İnternette İstanbul'daki kütüphaneler üzerine bir araştırma yaparken bu resimlerde görünen Atıf Efendi Yazma Eser Kütüphanesi'yle karşılaştım ve resimlerde gördüğüm binaya anında vuruldum. Altında bir Bizans sarnıcı bulunan, duvarları yüksek, tuğla ve kesmetaştan yapılmış, bahçeli ve avlulu olan bu 1741 yılında yaptırılmış kütüphaneye nasıl vurulmayayım, gelin siz söyleyin! 3000 civarında olduğu söylenen elyazması eserleri ile ünlü olan kütüphanenin bu resimleriyle saatlerdir bir zaman makinesine bindim ve 18.yy'a doğru bir yolculuğa çıktım. Tıpkı bir İhsan Oktay Anar romanında geziniyormuşçasına zihnim, bu tarihi okuma 'mabed'inin avlusunda, bahçesinde ve odalarında yaşanmış hikayelerin bir harmanıyla doldu.
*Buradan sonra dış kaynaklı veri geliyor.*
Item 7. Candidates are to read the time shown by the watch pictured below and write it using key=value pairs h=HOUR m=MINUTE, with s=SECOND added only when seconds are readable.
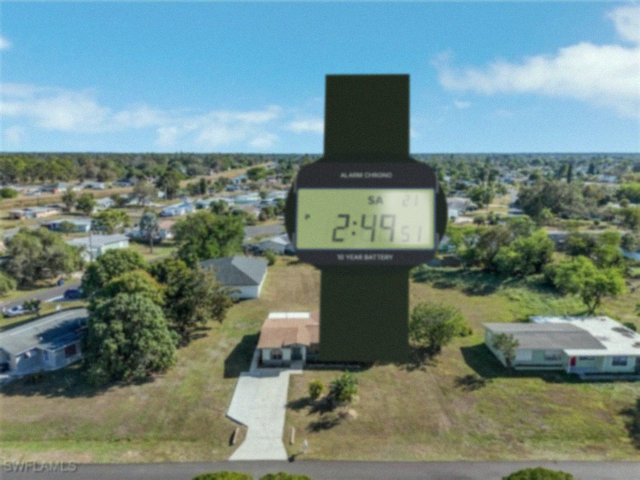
h=2 m=49 s=51
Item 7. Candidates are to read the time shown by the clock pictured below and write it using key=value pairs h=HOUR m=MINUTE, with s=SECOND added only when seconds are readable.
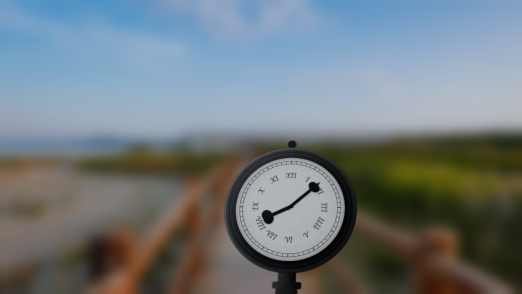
h=8 m=8
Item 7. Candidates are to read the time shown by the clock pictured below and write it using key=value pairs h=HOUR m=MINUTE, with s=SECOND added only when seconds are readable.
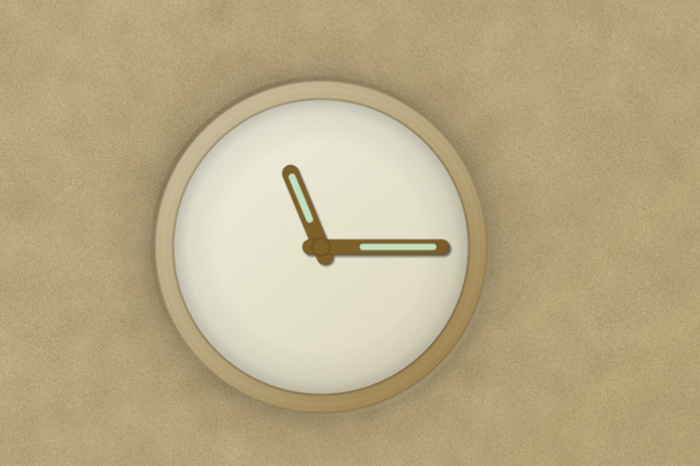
h=11 m=15
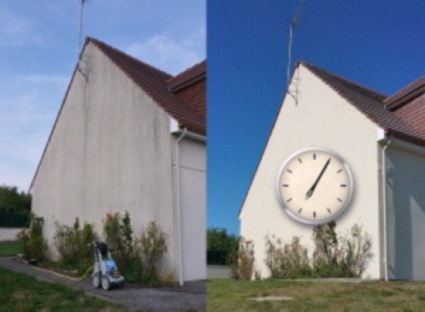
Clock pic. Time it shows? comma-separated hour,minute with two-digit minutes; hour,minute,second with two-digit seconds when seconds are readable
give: 7,05
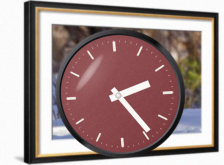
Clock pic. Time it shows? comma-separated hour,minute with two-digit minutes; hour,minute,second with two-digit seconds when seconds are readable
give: 2,24
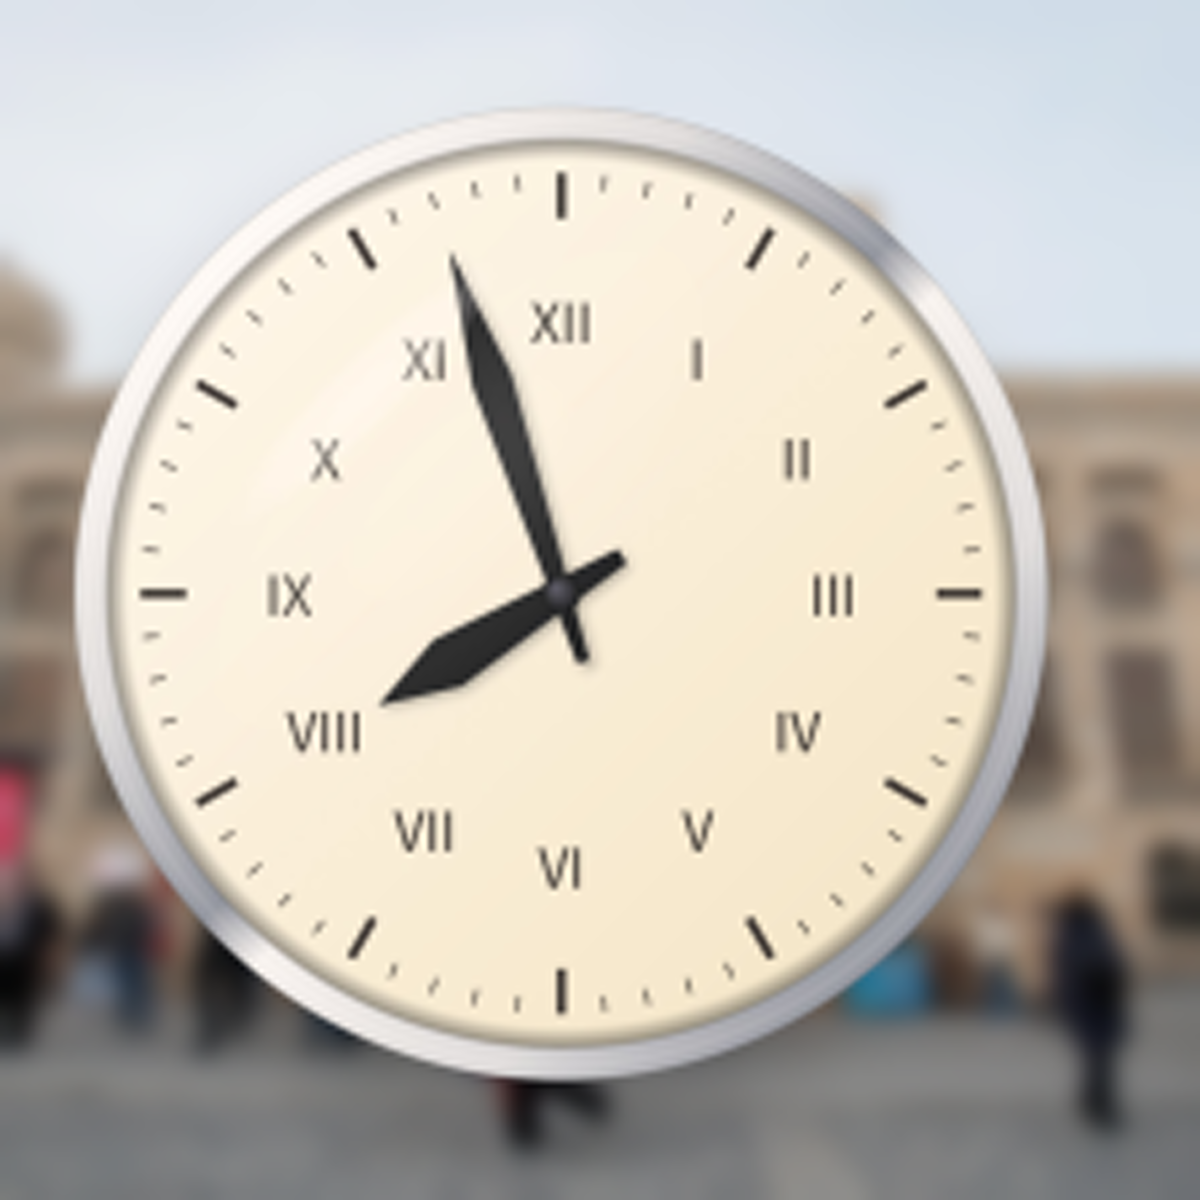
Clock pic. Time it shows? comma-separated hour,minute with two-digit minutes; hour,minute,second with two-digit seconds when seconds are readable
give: 7,57
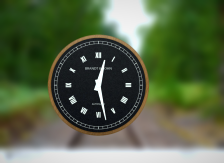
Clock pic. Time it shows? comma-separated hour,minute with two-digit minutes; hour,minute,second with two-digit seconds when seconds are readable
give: 12,28
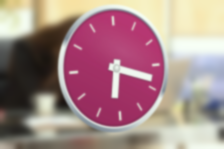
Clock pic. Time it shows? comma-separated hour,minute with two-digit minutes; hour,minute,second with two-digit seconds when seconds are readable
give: 6,18
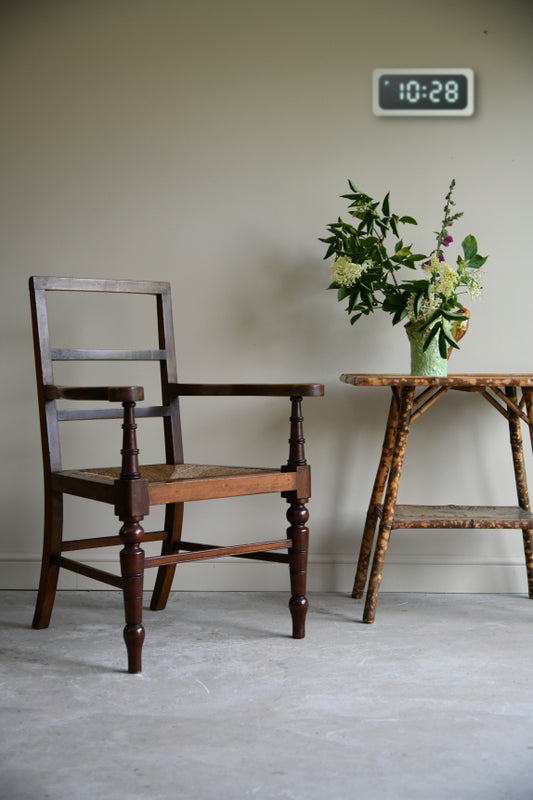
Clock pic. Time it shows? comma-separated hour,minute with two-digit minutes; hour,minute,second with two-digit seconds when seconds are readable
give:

Geçenlerde bir blog komşumla yazışırken "sahafına, açık kalmış pencereden sızmış minik bir kitap faresi olsam" diye yazmıştım. Yine böylesi bir masal kahramanı kimliğine bürünüp sürüne sürüne bu avlunun kenarlarından geçmek ve açık kapıdan içeriye sızıp yazılmış ne var ne yok hepsini bir çırpıda kemirmek istiyorum. Sevgili hümanist entellektüel serseri farecik Firmin gibi anlayacağınız...
Evet, hayatta fare olmayı hiç bu kadar istememiştim sanırım:)
16 yorum:
bu şehirde yaşamayı çok isterdim Zeren'ciğim.
bina çok güzelmiş,ben hep böyle bir evim olmasını istiyorum:-)sonra da kütüphane yaparım:-)sevgilerimle canım...
yeni birşeyler öğrendim sayende, anne yelizden birey yelize taşıyorsun beni, sağolasın:)
Zerencim neden seni okurken bu kadar mutlu oluyorum bilmem ki, farklısın tüm takip ettiğim blogccu arkadaşlarımdan bilesin. valla kütüphane konusunda sana tamamen katılıyorum ama okumak yerine daha çok konuşmayı seven bir toplumda az kütüphane olması da normal sanırım.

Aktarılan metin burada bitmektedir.